Global mining giant Rio Tinto on Monday announced that it will shut down its Rs 2,200-crore diamond mining project in Madhya Pradesh (MP) and will explore options to the site to a third party.
The Bunder diamond project was discovered in 2004 by the Australia-based mining major and in 2010 it inked an agreement with Madhya Pradesh for the development of the project.
"As part of its ongoing efforts to drive shareholder value by conserving cash and cutting costs further, Rio Tinto has decided to not proceed with development of its Bunder project in India. Accordingly, we will be seeking to close all project infrastructure by the end of year 2016," a Rio Tinto spokesperson told PTI.
The government has said it will analyze if mining at the site is viable because of environmental concerns.

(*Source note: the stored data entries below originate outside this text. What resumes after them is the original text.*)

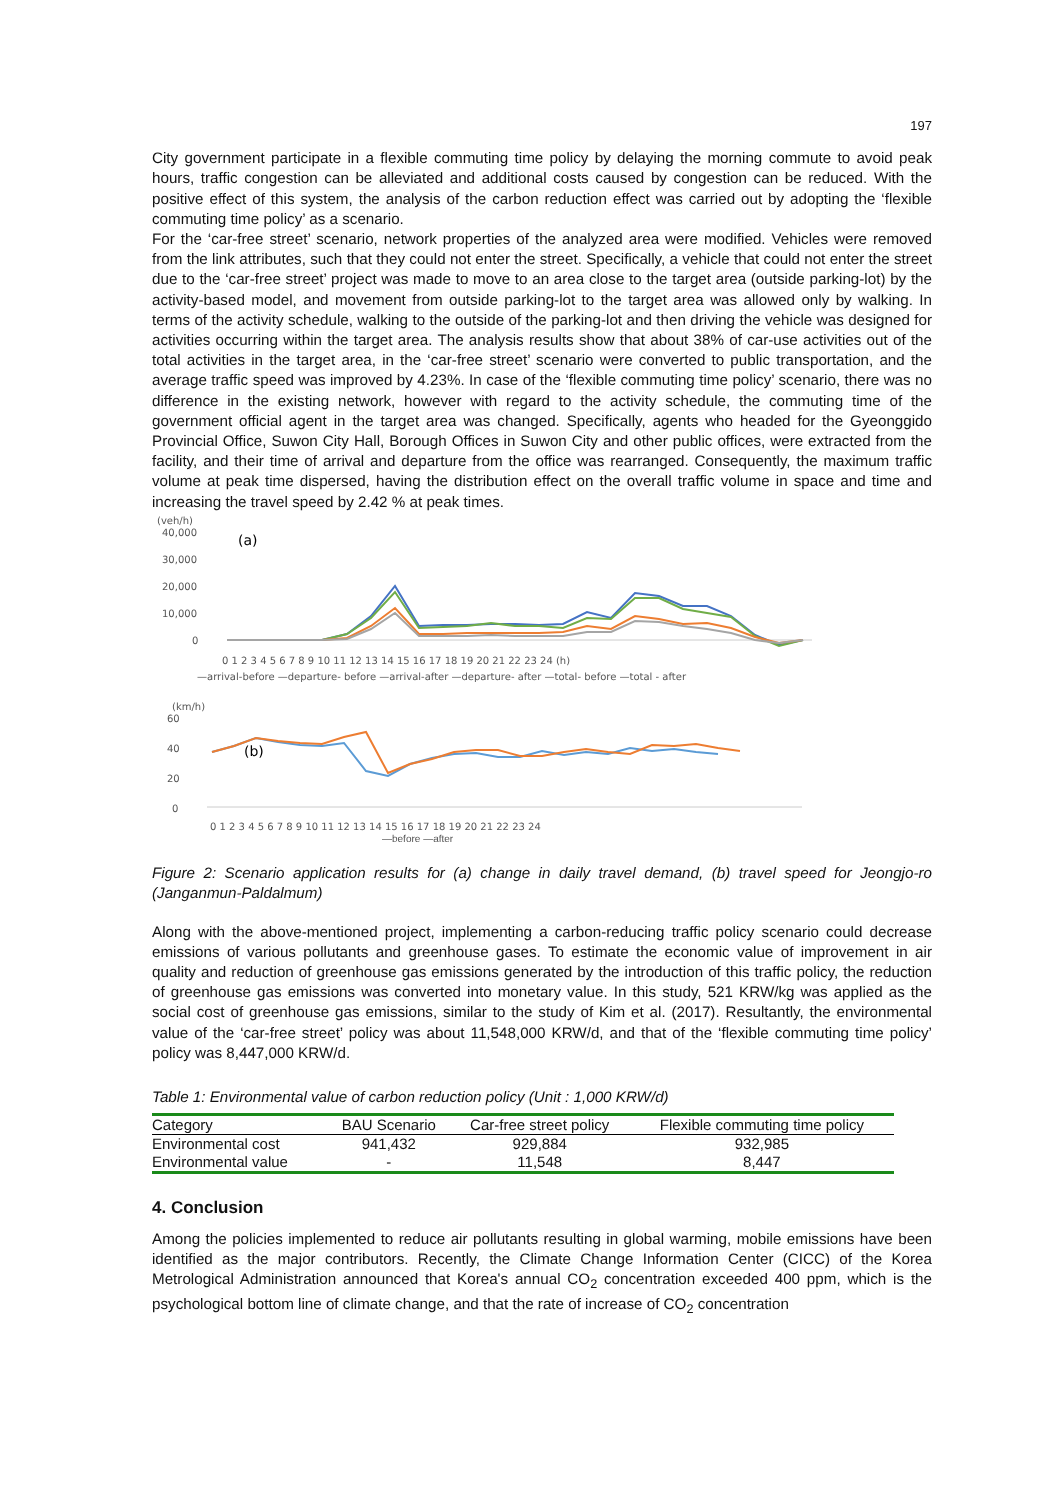197
City government participate in a flexible commuting time policy by delaying the morning commute to avoid peak hours, traffic congestion can be alleviated and additional costs caused by congestion can be reduced. With the positive effect of this system, the analysis of the carbon reduction effect was carried out by adopting the ‘flexible commuting time policy’ as a scenario.
For the ‘car-free street’ scenario, network properties of the analyzed area were modified. Vehicles were removed from the link attributes, such that they could not enter the street. Specifically, a vehicle that could not enter the street due to the ‘car-free street’ project was made to move to an area close to the target area (outside parking-lot) by the activity-based model, and movement from outside parking-lot to the target area was allowed only by walking. In terms of the activity schedule, walking to the outside of the parking-lot and then driving the vehicle was designed for activities occurring within the target area. The analysis results show that about 38% of car-use activities out of the total activities in the target area, in the ‘car-free street’ scenario were converted to public transportation, and the average traffic speed was improved by 4.23%. In case of the ‘flexible commuting time policy’ scenario, there was no difference in the existing network, however with regard to the activity schedule, the commuting time of the government official agent in the target area was changed. Specifically, agents who headed for the Gyeonggido Provincial Office, Suwon City Hall, Borough Offices in Suwon City and other public offices, were extracted from the facility, and their time of arrival and departure from the office was rearranged. Consequently, the maximum traffic volume at peak time dispersed, having the distribution effect on the overall traffic volume in space and time and increasing the travel speed by 2.42 % at peak times.
(veh/h)
40,000
30,000
20,000
10,000
0
(a)
0 1 2 3 4 5 6 7 8 9 10 11 12 13 14 15 16 17 18 19 20 21 22 23 24 (h)
—arrival-before —departure- before —arrival-after —departure- after —total- before —total - after
(km/h)
60
40
20
0
(b)
0 1 2 3 4 5 6 7 8 9 10 11 12 13 14 15 16 17 18 19 20 21 22 23 24
—before —after
Figure 2: Scenario application results for (a) change in daily travel demand, (b) travel speed for Jeongjo-ro (Janganmun-Paldalmum)
Along with the above-mentioned project, implementing a carbon-reducing traffic policy scenario could decrease emissions of various pollutants and greenhouse gases. To estimate the economic value of improvement in air quality and reduction of greenhouse gas emissions generated by the introduction of this traffic policy, the reduction of greenhouse gas emissions was converted into monetary value. In this study, 521 KRW/kg was applied as the social cost of greenhouse gas emissions, similar to the study of Kim et al. (2017). Resultantly, the environmental value of the ‘car-free street’ policy was about 11,548,000 KRW/d, and that of the ‘flexible commuting time policy’ policy was 8,447,000 KRW/d.
Table 1: Environmental value of carbon reduction policy (Unit : 1,000 KRW/d)
| Category | BAU Scenario | Car-free street policy | Flexible commuting time policy |
| --- | --- | --- | --- |
| Environmental cost | 941,432 | 929,884 | 932,985 |
| Environmental value | - | 11,548 | 8,447 |
4. Conclusion
Among the policies implemented to reduce air pollutants resulting in global warming, mobile emissions have been identified as the major contributors. Recently, the Climate Change Information Center (CICC) of the Korea Metrological Administration announced that Korea's annual CO<sub>2</sub> concentration exceeded 400 ppm, which is the psychological bottom line of climate change, and that the rate of increase of CO<sub>2</sub> concentration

The deposit is located in an ecologically sensitive zone and it’s not clear if the mine can be auctioned again, mines secretary Balvinder Kumar said in an interview in New Delhi, reported Mint daily.
The operation at the mine has been delayed due to environmental approvals which is necessary to clear the forest area important to tiger and other wildlife habitats.

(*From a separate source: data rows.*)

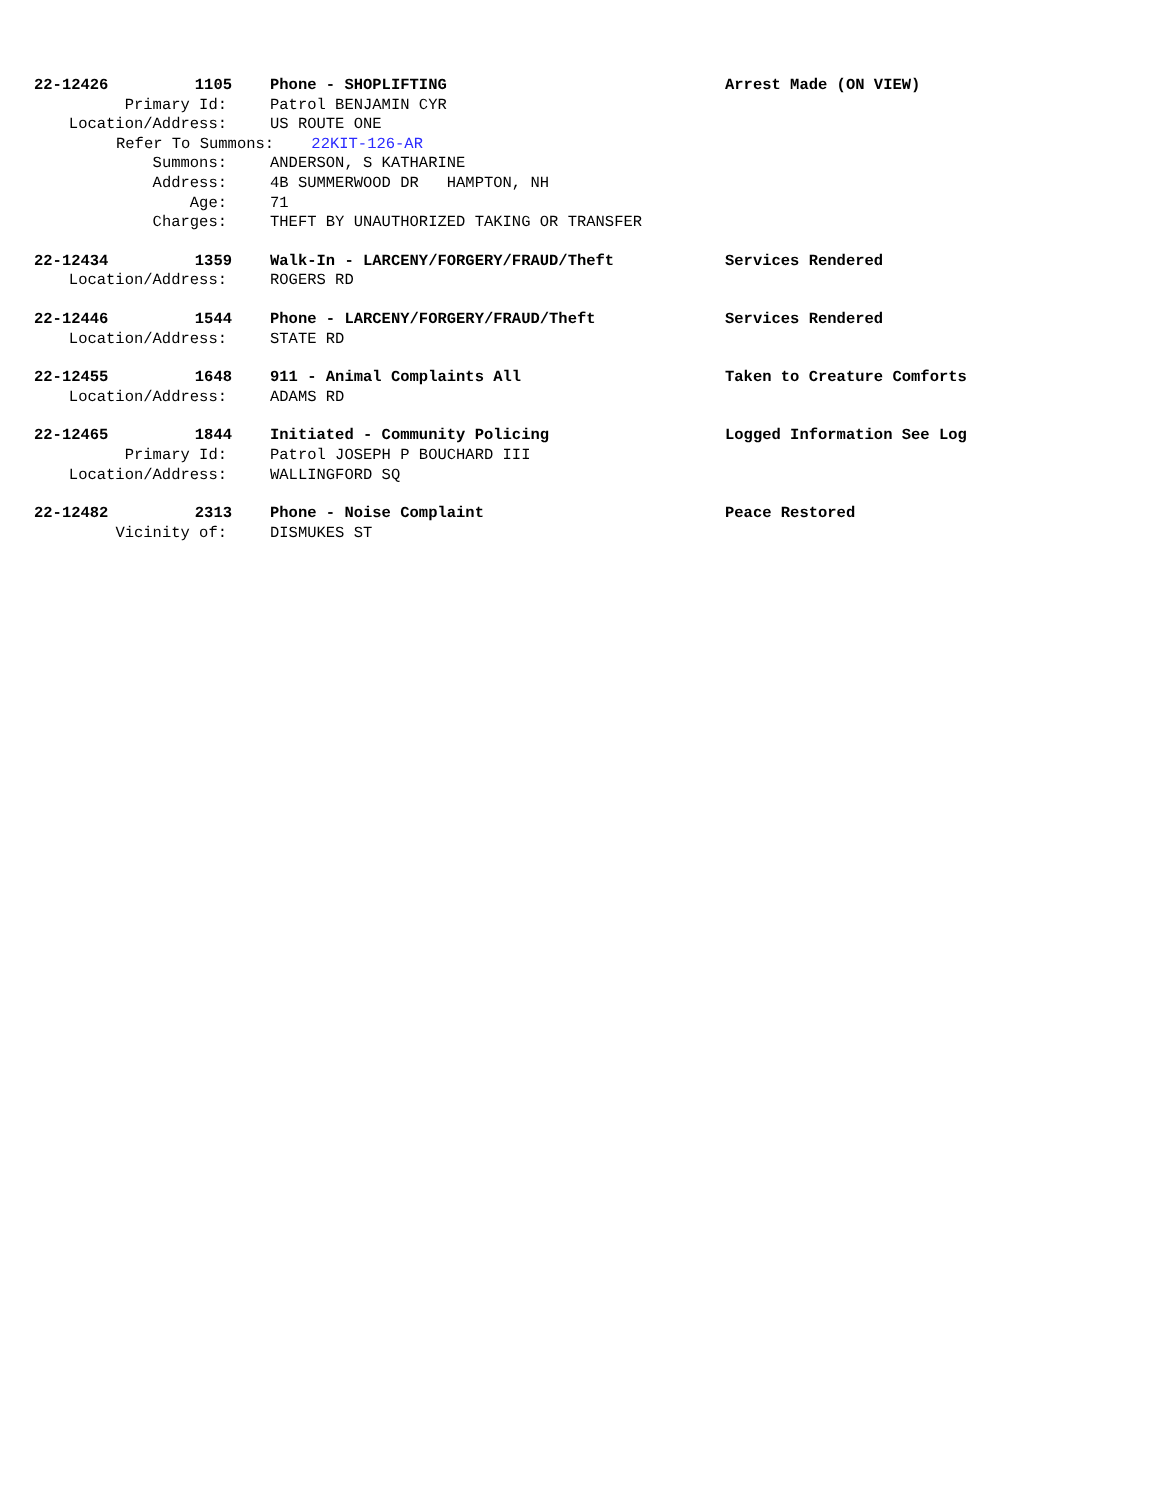22-12426 1105 Phone - SHOPLIFTING Arrest Made (ON VIEW)
Primary Id: Patrol BENJAMIN CYR
Location/Address: US ROUTE ONE
Refer To Summons: 22KIT-126-AR
Summons: ANDERSON, S KATHARINE
Address: 4B SUMMERWOOD DR HAMPTON, NH
Age: 71
Charges: THEFT BY UNAUTHORIZED TAKING OR TRANSFER
22-12434 1359 Walk-In - LARCENY/FORGERY/FRAUD/Theft Services Rendered
Location/Address: ROGERS RD
22-12446 1544 Phone - LARCENY/FORGERY/FRAUD/Theft Services Rendered
Location/Address: STATE RD
22-12455 1648 911 - Animal Complaints All Taken to Creature Comforts
Location/Address: ADAMS RD
22-12465 1844 Initiated - Community Policing Logged Information See Log
Primary Id: Patrol JOSEPH P BOUCHARD III
Location/Address: WALLINGFORD SQ
22-12482 2313 Phone - Noise Complaint Peace Restored
Vicinity of: DISMUKES ST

“The Bunder mines fall under a zone that has thick forests,” Kumar said, adding, “The environment ministry says only deep and underground mining can be done in these areas. We need to examine if we’ll be able to exploit this block commercially.”
According to the Rio Tinto's website, an Inferred Resource (the first quantifiable estimate of an ore-body) has been defined as 37 million tonnes, containing 27.4 million carats.
The firm had estimated that at least Rs 2,200 crore will be required to fully develop the Bunder diamond project. Once developed, the Bunder diamond mine is expected to place MP in the top ten diamond producing regions of the world.
The spokesperson said that the firm believes that the Bunder deposit is a high-quality discovery.
"Rio Tinto will now work with both the Government of India and the Government of Madhya Pradesh and is currently looking at options for a third-party investor to carry forward the development of the project," she added.
She said the company remains committed to its diamonds business and the Indian diamond industry through its two world-class underground mines in Australia and Canada.
"Rio Tinto remains committed to India as an important market for our metals and minerals and as a key global hub for Rio Tinto's shared services delivery. We expect to expand our footprint to support our global operations in future," the spokesperson said.
As a part of the transition, Rio Tinto will offer an equitable Voluntary Severance Scheme to contractors employed at the project site, she added.